• WHAT TO DO: Replace every "juridiction" with "territoire" in the data below and write out the lines again with nothing else changed. Leave the pictures out of your answer.
PROVIDED MATERIAL Start Marker
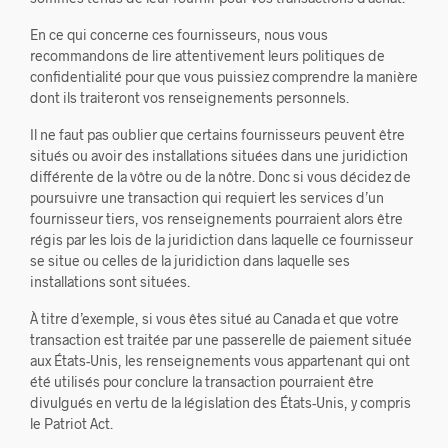
En ce qui concerne ces fournisseurs, nous vous
recommandons de lire attentivement leurs politiques de
confidentialité pour que vous puissiez comprendre la manière
dont ils traiteront vos renseignements personnels.
Il ne faut pas oublier que certains fournisseurs peuvent être
situés ou avoir des installations situées dans une juridiction
différente de la vôtre ou de la nôtre. Donc si vous décidez de
poursuivre une transaction qui requiert les services d’un
fournisseur tiers, vos renseignements pourraient alors être
régis par les lois de la juridiction dans laquelle ce fournisseur
se situe ou celles de la juridiction dans laquelle ses
installations sont situées.
À titre d’exemple, si vous êtes situé au Canada et que votre
transaction est traitée par une passerelle de paiement située
aux États-Unis, les renseignements vous appartenant qui ont
été utilisés pour conclure la transaction pourraient être
divulgués en vertu de la législation des États-Unis, y compris
le Patriot Act.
PROVIDED MATERIAL End Marker
• SOLVED PROBLEM:
En ce qui concerne ces fournisseurs, nous vous
recommandons de lire attentivement leurs politiques de
confidentialité pour que vous puissiez comprendre la manière
dont ils traiteront vos renseignements personnels.
Il ne faut pas oublier que certains fournisseurs peuvent être
situés ou avoir des installations situées dans une territoire
différente de la vôtre ou de la nôtre. Donc si vous décidez de
poursuivre une transaction qui requiert les services d’un
fournisseur tiers, vos renseignements pourraient alors être
régis par les lois de la territoire dans laquelle ce fournisseur
se situe ou celles de la territoire dans laquelle ses
installations sont situées.
À titre d’exemple, si vous êtes situé au Canada et que votre
transaction est traitée par une passerelle de paiement située
aux États-Unis, les renseignements vous appartenant qui ont
été utilisés pour conclure la transaction pourraient être
divulgués en vertu de la législation des États-Unis, y compris
le Patriot Act.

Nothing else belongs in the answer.